Farstenberg est né à Berlin en 1935. Sa famille juive a pu quitter l'Allemagne peu de temps avant le déclenchement de la Seconde Guerre mondiale et a atteint les États-Unis, s'installant à New York dans le quartier de Manhattan à Washington Heights. Alors qu'il était encore étudiant à l'Université Yeshiva, il avait déjà publié des articles scientifiques.

Après avoir soutenu son doctorat à Princeton, il y a enseigné pendant un an, puis a déménagé au Massachusetts Institute of Technology, pour ensuite décrocher un emploi à l'Université du Minnesota. En 1965, il a déménagé à l'Université hébraïque de Jérusalem, où il a travaillé jusqu'à sa retraite en 2003.

Grigory Alexandrovich Margulis est né à Moscou en 1946 et a soutenu son doctorat à l'Université d'État de Moscou en 1970. Il a reçu le prix Fields en 1978, à l'âge de 32 ans, mais n'a pas été autorisé à quitter l'URSS pour la cérémonie de remise des prix qui s'est tenue à Helsinki, en Finlande.
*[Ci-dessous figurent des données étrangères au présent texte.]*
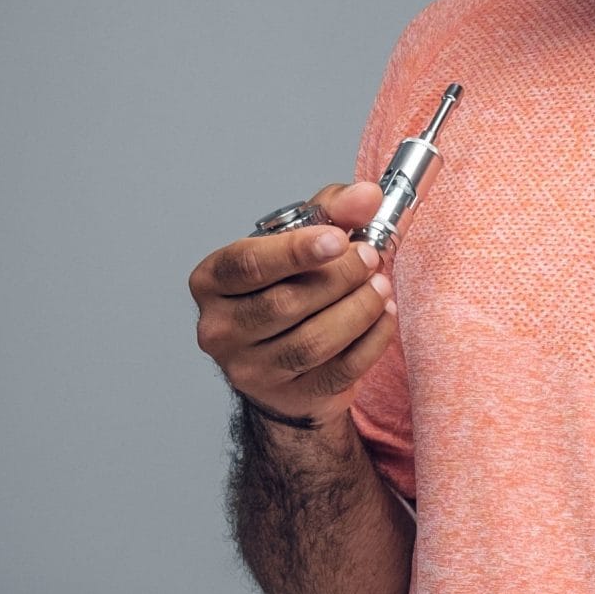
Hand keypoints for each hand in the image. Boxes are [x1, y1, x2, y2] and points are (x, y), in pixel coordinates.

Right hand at [188, 178, 394, 429]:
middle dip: (338, 277)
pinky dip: (371, 340)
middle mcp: (220, 329)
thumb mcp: (300, 240)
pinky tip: (383, 316)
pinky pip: (338, 370)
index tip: (339, 238)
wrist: (284, 360)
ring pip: (312, 341)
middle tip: (370, 257)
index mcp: (211, 282)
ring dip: (358, 309)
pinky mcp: (289, 397)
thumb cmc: (286, 288)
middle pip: (283, 303)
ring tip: (381, 286)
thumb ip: (331, 212)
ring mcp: (251, 370)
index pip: (247, 264)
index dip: (296, 251)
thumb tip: (366, 196)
En tant que juif, il n'a pu obtenir d'emploi dans aucune des prestigieuses institutions. Il a travaillé à l'Institut A. A. Kharkevich des problèmes de transmission de l'information, mais ses solutions pratiques l'ont conduit à des découvertes liées aux expanseurs.

"Je me suis retrouvé au bon endroit au bon moment", a déclaré Margulis. "Si je n'y étais pas arrivé, je n'aurais probablement pas réglé ce problème."

Dans les années 1980, il a pu se rendre dans des universités d'autres pays et, en 1991, il s'est installé à Yale.

La cérémonie de remise du prix Abel, qui devait se tenir à Oslo le 19 mai 2020, a été temporairement reportée en raison de la pandémie de coronavirus.